Common exam trap: answer the scenario, not the keyword
The trap here is that candidates confuse row-level security (RLS) with object-level security (OLS), assuming any JSON policy that restricts data will also hide the table structure, but RLS only filters rows and does not prevent the table from appearing in the report.
Detailed technical explanation
How to think about this question
Under the hood, Power BI enforces RLS at the query level by injecting DAX filter expressions into every query against the semantic model, limiting which rows a user can see. OLS, on the other hand, is enforced at the metadata level, effectively removing the table or column from the report field list and preventing any reference to it. A common real-world scenario is using RLS for department-level salary data and OLS to completely hide the salary table from unauthorized roles, requiring both policies to be configured separately.
KKey Concepts to Remember
Read the scenario before looking for a memorised answer.
Find the constraint that changes the correct option.
Eliminate answers that are true in general but not in this case.
TExam Day Tips
→Watch for words such as best, first, most likely and least administrative effort.

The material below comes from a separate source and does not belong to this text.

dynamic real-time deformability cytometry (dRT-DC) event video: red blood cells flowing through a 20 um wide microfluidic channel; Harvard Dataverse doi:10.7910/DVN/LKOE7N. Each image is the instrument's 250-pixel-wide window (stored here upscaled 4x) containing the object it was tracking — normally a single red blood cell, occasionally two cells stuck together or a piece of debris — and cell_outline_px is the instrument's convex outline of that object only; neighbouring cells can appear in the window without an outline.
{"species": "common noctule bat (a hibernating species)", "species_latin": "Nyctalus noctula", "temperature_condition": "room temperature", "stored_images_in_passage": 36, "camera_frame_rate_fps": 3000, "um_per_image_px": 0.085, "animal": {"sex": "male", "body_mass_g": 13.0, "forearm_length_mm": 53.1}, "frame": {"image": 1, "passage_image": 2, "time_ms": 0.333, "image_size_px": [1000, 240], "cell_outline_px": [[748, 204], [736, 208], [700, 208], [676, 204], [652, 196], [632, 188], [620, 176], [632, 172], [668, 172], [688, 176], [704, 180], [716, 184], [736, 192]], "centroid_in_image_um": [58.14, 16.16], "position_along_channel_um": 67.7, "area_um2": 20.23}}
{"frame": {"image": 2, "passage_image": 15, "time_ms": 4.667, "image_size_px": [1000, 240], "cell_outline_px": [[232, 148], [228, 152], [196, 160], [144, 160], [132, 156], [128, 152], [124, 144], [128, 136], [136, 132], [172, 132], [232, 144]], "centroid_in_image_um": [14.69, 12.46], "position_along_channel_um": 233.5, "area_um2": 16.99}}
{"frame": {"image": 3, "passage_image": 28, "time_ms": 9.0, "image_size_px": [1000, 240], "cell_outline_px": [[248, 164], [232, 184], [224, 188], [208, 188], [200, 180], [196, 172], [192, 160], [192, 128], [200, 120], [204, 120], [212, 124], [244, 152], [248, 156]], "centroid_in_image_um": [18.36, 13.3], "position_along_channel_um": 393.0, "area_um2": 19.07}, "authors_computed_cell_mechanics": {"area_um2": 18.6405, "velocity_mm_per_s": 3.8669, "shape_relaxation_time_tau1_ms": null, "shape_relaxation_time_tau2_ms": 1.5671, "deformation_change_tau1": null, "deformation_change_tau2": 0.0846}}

→Review why wrong options are wrong, not only why the correct option is correct.
Key takeaway
Answer the scenario, not the keyword: identify the specific constraint before choosing the most familiar-sounding option.
Real-world example
How this comes up in practice
A media company stores terabytes of video archives that are accessed once a year for audit purposes. Moving these objects to a cold storage tier (Azure Archive, S3 Glacier, or Google Nearline) costs a fraction of hot storage. Questions like this test whether you understand storage tiers, access frequency tradeoffs, and retrieval latency requirements.
What to study next
Got this wrong? Here's your next step.
Identify which exam domain this question belongs to, review the core concept, then practise similar questions from the same domain.
Model the data — This question tests Model the data — Read the scenario before looking for a memorised answer..
What is the correct answer to this question?
The correct answer is: The JSON policy is for row-level security (RLS), not object-level security (OLS). — Option C is correct because the JSON policy shown uses the `tables` array with `filter` expressions, which is the syntax for row-level security (RLS) policies in Power BI. RLS restricts data rows within a table but does not hide the table itself from the report view. Object-level security (OLS) requires a different policy structure using `excludedTables` or `setObjectLevelSecurity` in XMLA endpoints or Tabular Editor, not a JSON RLS policy. Therefore, the viewer can still see the EmployeeSalaries table because OLS has not been configured.
What should I do if I get this PL-300 question wrong?
Identify which exam domain this question belongs to, review the core concept, then practise similar questions from the same domain.
Are there clue words in this question I should notice?
Yes — watch for: "most likely". Probability qualifier — the question wants the most probable cause or outcome, not a guaranteed one. Eliminate low-probability options.
What is the key concept behind this question?
Read the scenario before looking for a memorised answer.